By Andy Heil March 25, 2020

You could call it "pandemic diplomacy."

Barely a month from its peak COVID-19 infection rate and price gouging on medical gear at home, China and its proxies are now shipping such equipment abroad by the planeload.

European Commission President Ursula von der Leyen on March 18 fielded an offer from Chinese Prime Minister Li Keqiang of millions of medical masks and testing kits, following earlier Chinese deliveries to help stem the pandemic in Italy, Poland, Spain, and the Netherlands.

An Ethiopian Airlines jet on March 22 disgorged the first of millions of sets of personal protective equipment (PPE) and testing kits pledged to "each of the 54 African states" by Chinese billionaire Jack Ma.

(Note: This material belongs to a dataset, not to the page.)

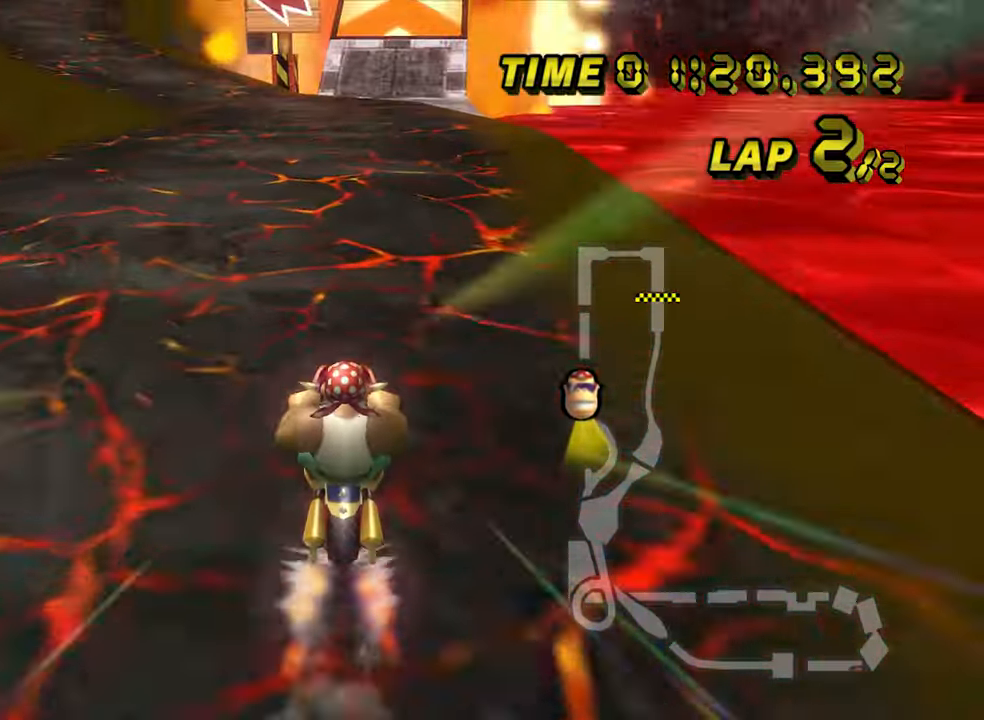
{"dt_ms": 500, "buttons": ["A"], "left_stick": "right"}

China even teamed up this week with California-based entrepreneur Elon Musk, who played down the deadly pathogen as it was spreading to all 50 U.S. states, to send the United States some 1,255 ventilators -- essential equipment for critically ill COVID-19 patients.

Beijing appears to have stemmed the tide of reports that focused on China's early secrecy and mismanagement of the mushrooming COVID-19 outbreak with an outpouring of masks, respirators, and other protective equipment, deployments of Chinese epidemiologists, and millions of coronavirus test kits.

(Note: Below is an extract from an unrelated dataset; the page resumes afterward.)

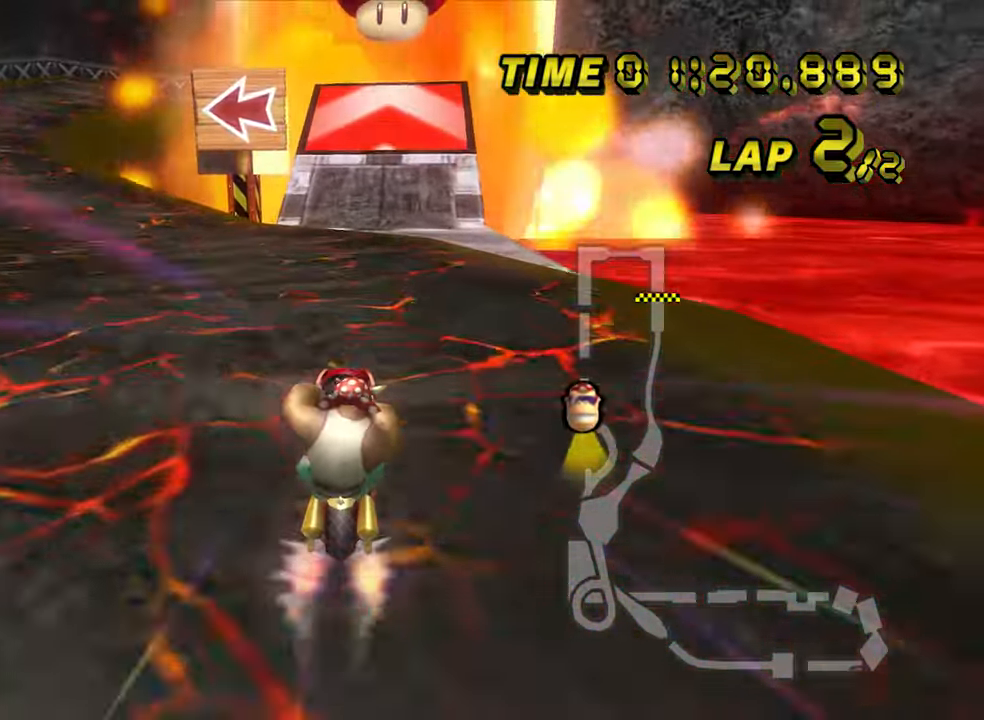
{"dt_ms": 500, "buttons": ["A"], "left_stick": "up-right", "events": [[50, "left_stick", "up-right"]]}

"China is trying to turn its health crisis into a geopolitical opportunity," the Financial Times quoted Chatham House research fellow Yu Jie as saying of the "soft power play."

Balkan Push

One of the clearest signs of Beijing's aggressive campaign to shift the coronavirus narrative has come in the Western Balkans, where EU integration has flagged and China and Russia are vying for influence.

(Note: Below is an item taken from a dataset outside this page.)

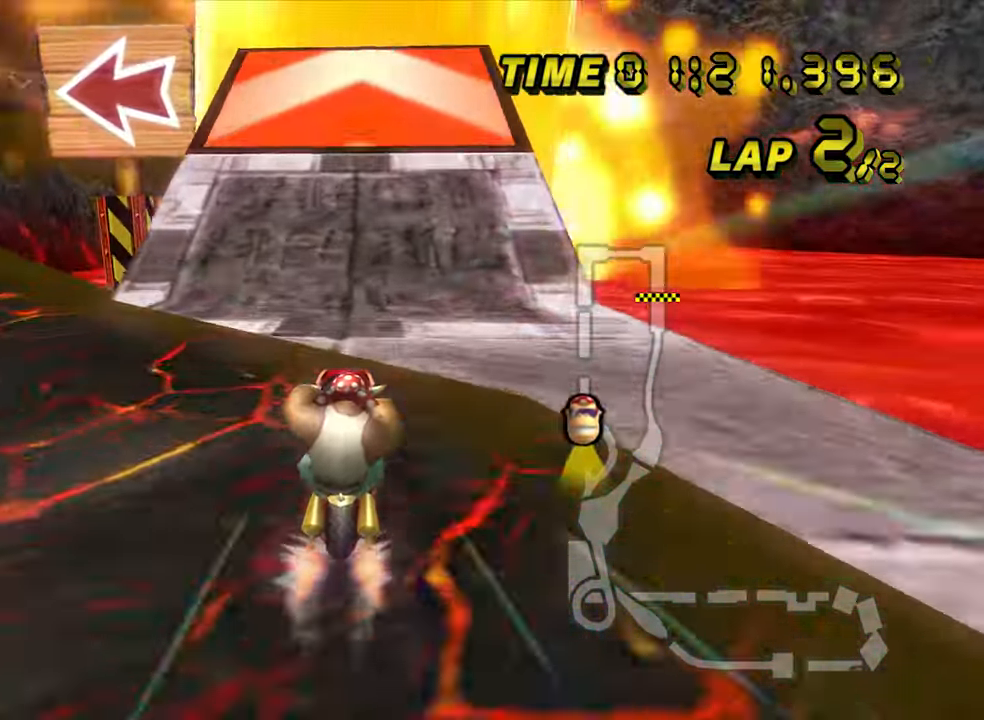
{"dt_ms": 1000, "buttons": ["A"], "left_stick": "left"}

Chinese loans and investments in that region have grown, but the pandemic has threatened to undo some of the "integrated trade policies" that closely align Beijing's lending, trade, and political goals.

In February, Republika Srpska, the Serb-majority region that makes up one of Bosnia-Herzegovina's two entities, suspended all work on hundreds of millions of dollars in hospital, dam, and other joint projects with Chinese companies.

In neighboring Serbia, however, a conspicuously unmasked President Aleksandar Vucic rolled out the red carpet on March 21 when a team of six Chinese health experts arrived with a planeload of medical equipment.

Vucic greeted them on the tarmac in Belgrade and thanked China for its "free help" and its "friendship and love" for his country.

"Hundreds of thousands of lives in Serbia will be saved thanks to the help that just came to us," said Vucic, who less than a month earlier predicted his country's only COVID-19 problem might be "deliberate or accidental panic."

"Serbia must not forget that [China helped it]," he added.

Vucic, whose country of nearly 7 million is an official candidate for EU accession, had stung Brussels on March 15 by saying that "European solidarity does not exist" except as "a fairy tale."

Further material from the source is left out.